Task objective: From the data below, please reproduce exactly everything from the line that contains "left elbow: (313, 221, 2)" down to the line that contains "right knee: (330, 289, 3)", with both ends included.

Top of Excerpted records

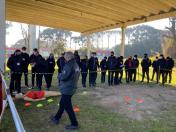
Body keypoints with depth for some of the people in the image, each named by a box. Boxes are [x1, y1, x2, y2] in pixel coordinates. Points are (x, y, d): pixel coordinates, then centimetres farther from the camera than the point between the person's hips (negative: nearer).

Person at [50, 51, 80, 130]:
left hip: (67, 89, -9)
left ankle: (74, 124, 12)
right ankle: (56, 118, 40)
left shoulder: (68, 65, -21)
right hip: (72, 88, 10)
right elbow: (76, 76, 13)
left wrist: (59, 75, -6)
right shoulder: (76, 65, 7)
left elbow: (63, 77, -26)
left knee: (68, 107, 2)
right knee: (62, 103, 23)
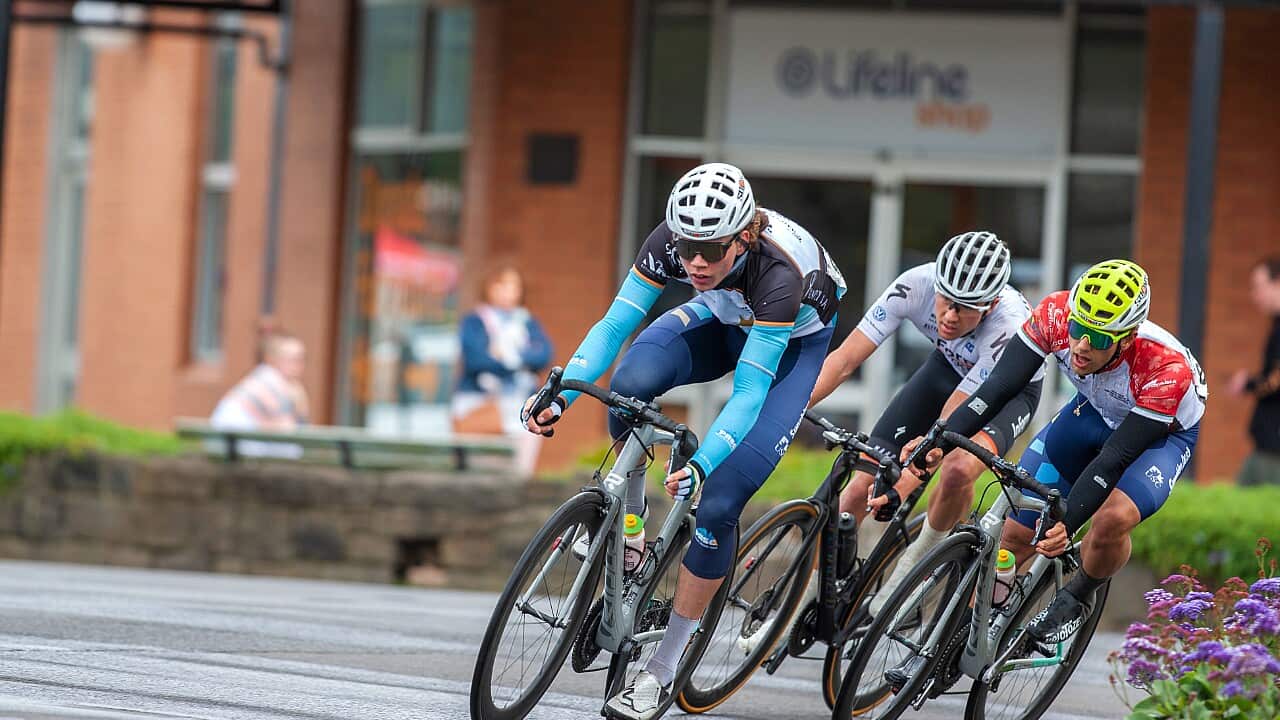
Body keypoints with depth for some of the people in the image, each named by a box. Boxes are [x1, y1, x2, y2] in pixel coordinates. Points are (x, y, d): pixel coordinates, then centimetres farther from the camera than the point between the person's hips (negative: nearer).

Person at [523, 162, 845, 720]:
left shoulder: (777, 274, -41)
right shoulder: (671, 242, -29)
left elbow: (749, 392, -40)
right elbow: (614, 323, -25)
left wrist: (700, 466, -54)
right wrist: (560, 395, -39)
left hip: (795, 339, -4)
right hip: (725, 318, 4)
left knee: (718, 502, -16)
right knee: (633, 378, -31)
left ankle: (663, 670, -4)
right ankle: (628, 512, -5)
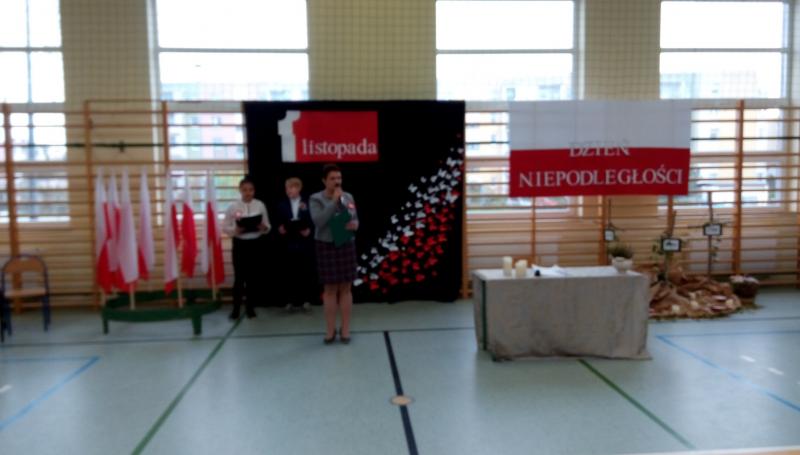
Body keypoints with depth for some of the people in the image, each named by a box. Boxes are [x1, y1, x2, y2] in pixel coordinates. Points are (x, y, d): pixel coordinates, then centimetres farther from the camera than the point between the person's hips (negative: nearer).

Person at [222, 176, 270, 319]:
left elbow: (268, 227, 4)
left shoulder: (260, 205, 1)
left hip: (255, 243, 1)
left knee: (252, 276, 8)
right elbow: (225, 227, 1)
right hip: (239, 244, -1)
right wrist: (235, 230, -18)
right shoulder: (233, 207, -2)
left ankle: (250, 307, 19)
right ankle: (236, 308, 10)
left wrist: (263, 228, -18)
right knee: (239, 276, 0)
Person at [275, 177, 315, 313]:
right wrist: (280, 228, -12)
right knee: (290, 272, 3)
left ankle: (306, 300, 14)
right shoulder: (282, 204, 9)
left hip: (305, 243, -1)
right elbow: (278, 222, 8)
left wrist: (309, 230, -15)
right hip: (289, 243, 1)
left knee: (306, 272, 4)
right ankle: (291, 301, 12)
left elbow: (313, 221, 2)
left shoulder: (308, 203, 3)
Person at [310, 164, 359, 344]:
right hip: (326, 247, -3)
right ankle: (330, 329, 13)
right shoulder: (316, 199, -5)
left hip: (347, 246, 3)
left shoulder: (349, 197, 5)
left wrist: (355, 225, -12)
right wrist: (333, 201, -20)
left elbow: (355, 220, 12)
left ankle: (345, 329, 13)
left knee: (345, 288, 5)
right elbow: (318, 221, -20)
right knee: (330, 289, 3)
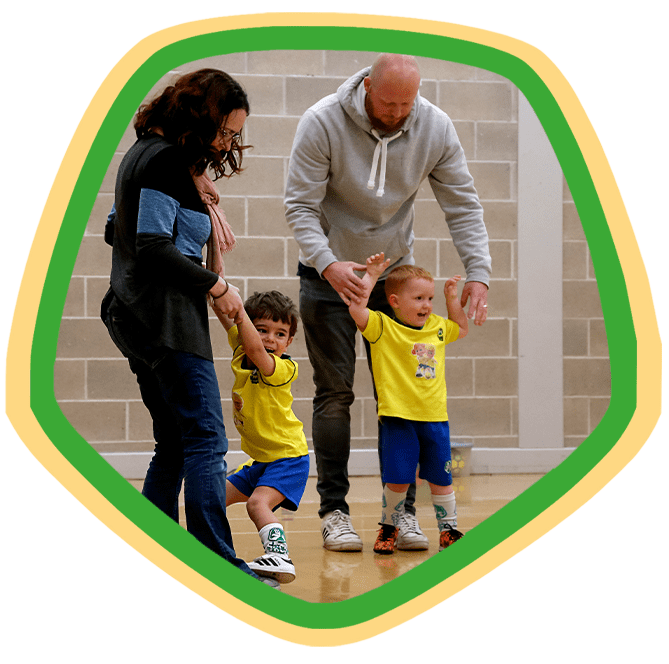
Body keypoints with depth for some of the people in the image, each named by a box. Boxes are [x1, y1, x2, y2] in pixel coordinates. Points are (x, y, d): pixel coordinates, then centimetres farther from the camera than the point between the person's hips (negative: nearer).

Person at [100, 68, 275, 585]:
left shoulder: (144, 152, 16)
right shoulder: (167, 160, -14)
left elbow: (116, 232, 23)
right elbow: (154, 249, -20)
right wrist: (217, 284, -10)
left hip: (134, 315, 10)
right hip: (168, 316, -10)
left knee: (174, 447, 13)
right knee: (206, 441, -11)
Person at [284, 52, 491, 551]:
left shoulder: (436, 128, -11)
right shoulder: (323, 123, -19)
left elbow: (462, 205, -7)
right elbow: (300, 205, -18)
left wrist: (479, 272, -19)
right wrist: (327, 263, -34)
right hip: (330, 274, -2)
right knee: (335, 394, -4)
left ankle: (403, 510, 6)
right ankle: (334, 511, 2)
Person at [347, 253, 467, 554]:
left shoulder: (437, 328, 12)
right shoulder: (383, 327, -5)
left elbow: (462, 328, 32)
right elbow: (356, 307, -20)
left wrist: (452, 298, 20)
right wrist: (371, 275, -13)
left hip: (435, 418, 5)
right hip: (398, 417, -5)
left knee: (440, 479, 10)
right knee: (398, 479, -4)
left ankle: (449, 530, 22)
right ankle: (389, 528, 18)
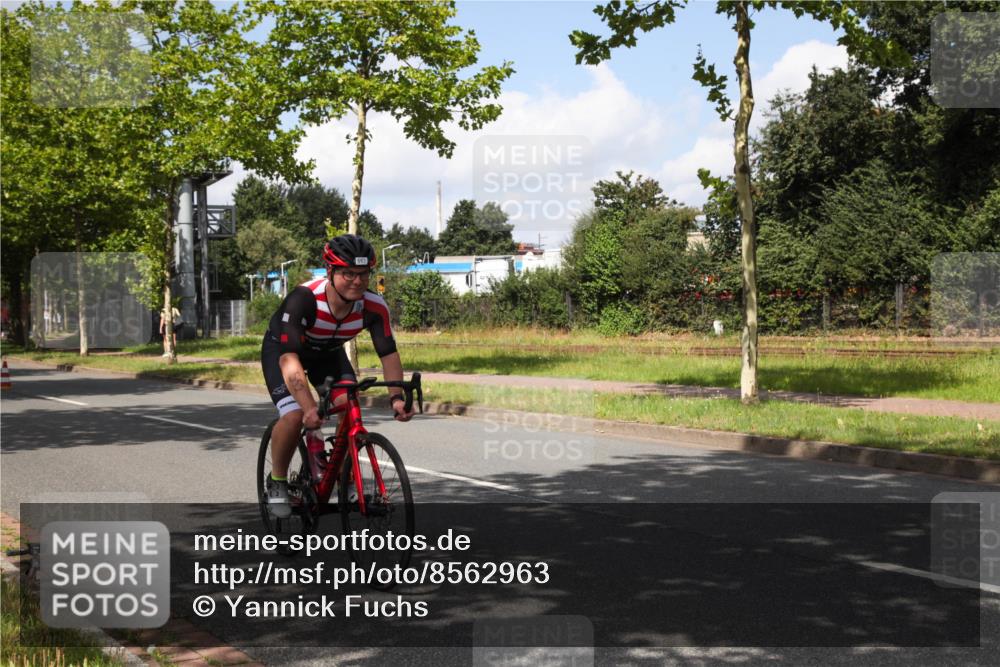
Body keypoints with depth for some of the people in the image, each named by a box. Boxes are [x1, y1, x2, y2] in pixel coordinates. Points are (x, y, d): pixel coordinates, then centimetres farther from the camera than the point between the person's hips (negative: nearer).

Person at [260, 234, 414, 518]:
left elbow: (389, 353, -22)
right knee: (294, 416, -24)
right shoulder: (303, 298, -39)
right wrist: (310, 407, -55)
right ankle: (277, 481, 1)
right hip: (281, 348, -4)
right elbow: (289, 359, -44)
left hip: (328, 353, 4)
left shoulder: (374, 306, -27)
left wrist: (396, 397, -38)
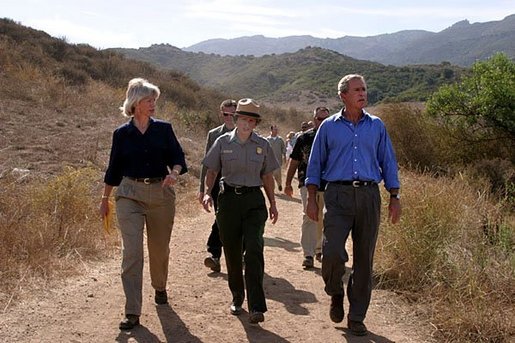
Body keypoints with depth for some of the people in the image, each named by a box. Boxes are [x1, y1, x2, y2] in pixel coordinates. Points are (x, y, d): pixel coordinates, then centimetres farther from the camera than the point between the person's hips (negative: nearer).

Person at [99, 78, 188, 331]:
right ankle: (132, 313, -8)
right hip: (130, 195, -1)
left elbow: (178, 158, 3)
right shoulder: (122, 134, 3)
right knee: (132, 252, -10)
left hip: (161, 193, 1)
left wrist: (174, 173, -19)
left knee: (159, 248, 13)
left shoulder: (164, 129, 4)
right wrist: (105, 199, 12)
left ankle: (160, 288, 41)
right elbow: (114, 169, 9)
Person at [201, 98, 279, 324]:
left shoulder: (263, 145, 6)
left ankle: (256, 307, -14)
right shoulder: (223, 142, 3)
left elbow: (267, 176, 13)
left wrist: (272, 203, 13)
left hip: (254, 200, 0)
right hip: (229, 198, 1)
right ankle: (237, 298, 26)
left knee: (254, 249, -14)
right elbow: (212, 171, 5)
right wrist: (207, 193, -11)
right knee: (232, 252, 7)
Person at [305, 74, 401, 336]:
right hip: (338, 196, -2)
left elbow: (388, 163, 13)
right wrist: (312, 199, 1)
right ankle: (336, 294, 15)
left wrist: (394, 198, 5)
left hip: (369, 196, 2)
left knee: (364, 259, 4)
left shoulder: (376, 126, 11)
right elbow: (315, 164, 9)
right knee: (333, 252, -17)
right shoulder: (329, 127, 7)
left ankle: (356, 317, 16)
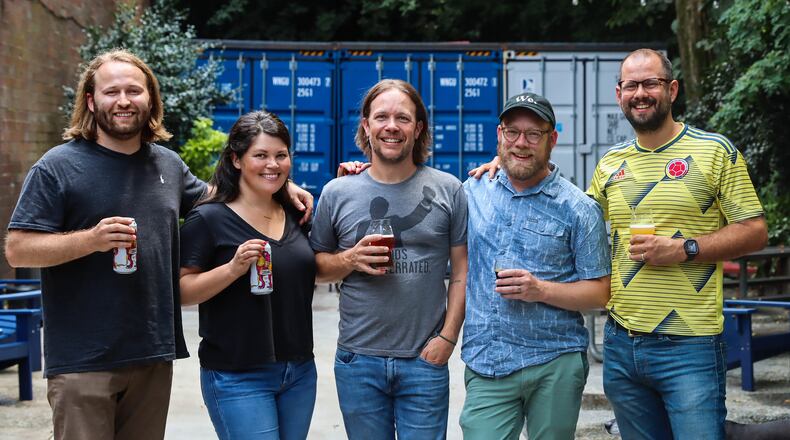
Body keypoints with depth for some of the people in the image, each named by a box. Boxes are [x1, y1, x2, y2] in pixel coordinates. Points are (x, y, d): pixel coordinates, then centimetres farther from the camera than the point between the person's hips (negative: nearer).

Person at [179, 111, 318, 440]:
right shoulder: (209, 219, -8)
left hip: (300, 372, 6)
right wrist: (233, 268, -25)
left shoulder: (296, 215, 9)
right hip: (238, 377, -6)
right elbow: (182, 293, -9)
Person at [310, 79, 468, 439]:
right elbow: (318, 264, 9)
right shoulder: (337, 193, 3)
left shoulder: (447, 190, 1)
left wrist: (447, 338, -6)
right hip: (358, 360, 1)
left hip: (425, 360, -1)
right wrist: (350, 259, -11)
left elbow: (461, 271, 2)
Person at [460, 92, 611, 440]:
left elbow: (599, 293, -1)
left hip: (556, 363, -1)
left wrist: (541, 290, -17)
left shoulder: (579, 209, -2)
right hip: (485, 367, 2)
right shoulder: (473, 191, 8)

Bottom of Excerpted records

Written response:
left elbow: (313, 221, 2)
left shoulder: (308, 203, 3)
Person at [310, 164, 359, 344]:
right hip: (326, 247, -3)
right ankle: (330, 329, 13)
right shoulder: (316, 199, -5)
left hip: (347, 246, 3)
left shoulder: (349, 197, 5)
left wrist: (355, 225, -12)
right wrist: (333, 201, -20)
left elbow: (355, 220, 12)
left ankle: (345, 329, 13)
left knee: (345, 288, 5)
right elbow: (318, 221, -20)
right knee: (330, 289, 3)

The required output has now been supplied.